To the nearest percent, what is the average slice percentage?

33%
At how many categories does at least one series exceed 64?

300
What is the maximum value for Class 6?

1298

:::::

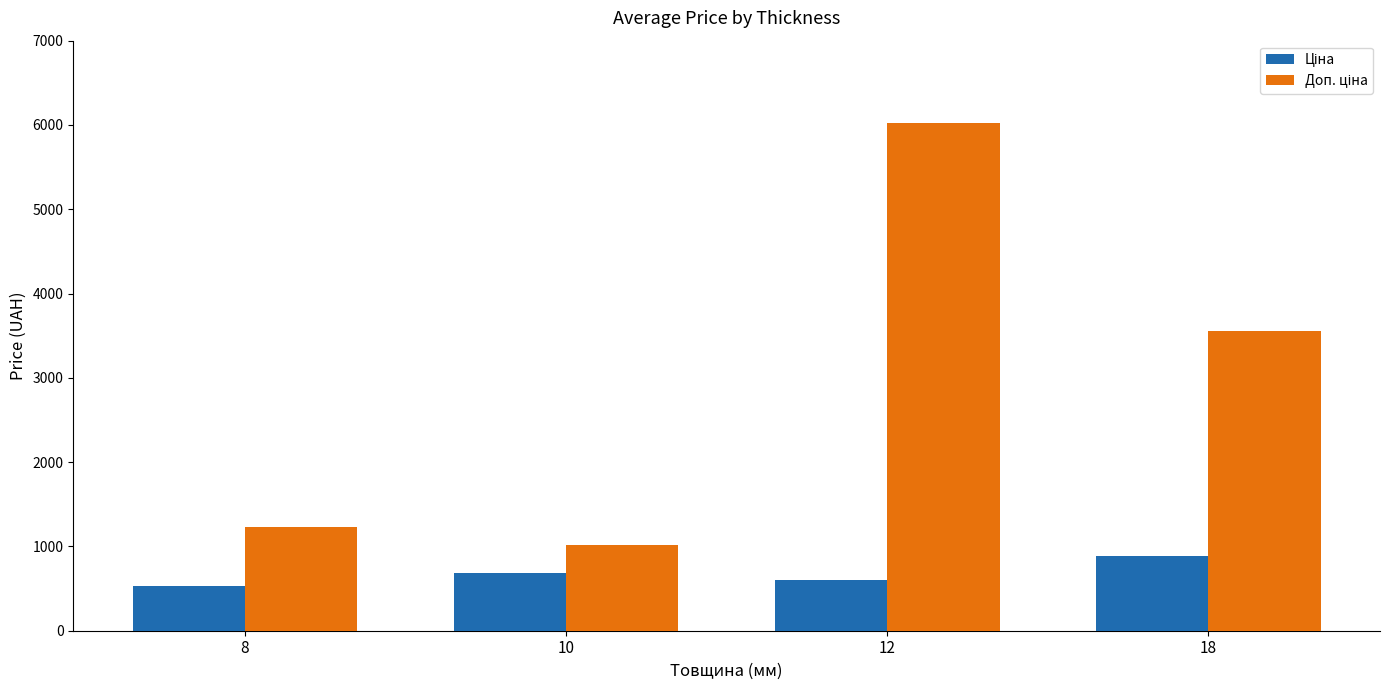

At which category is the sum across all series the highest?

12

:::::

### PROBLEM REQUIREMENTS
Can you rewrite the part of the records that opens with the line containing "To the nearest" and closes with the line containing "What is the maximum value for Class 6?", putting "highest" in place of "maximum" and leaving everything else as it is?

### SOLVED EXERCISE
To the nearest percent, what is the average slice percentage?

33%
At how many categories does at least one series exceed 64?

300
What is the highest value for Class 6?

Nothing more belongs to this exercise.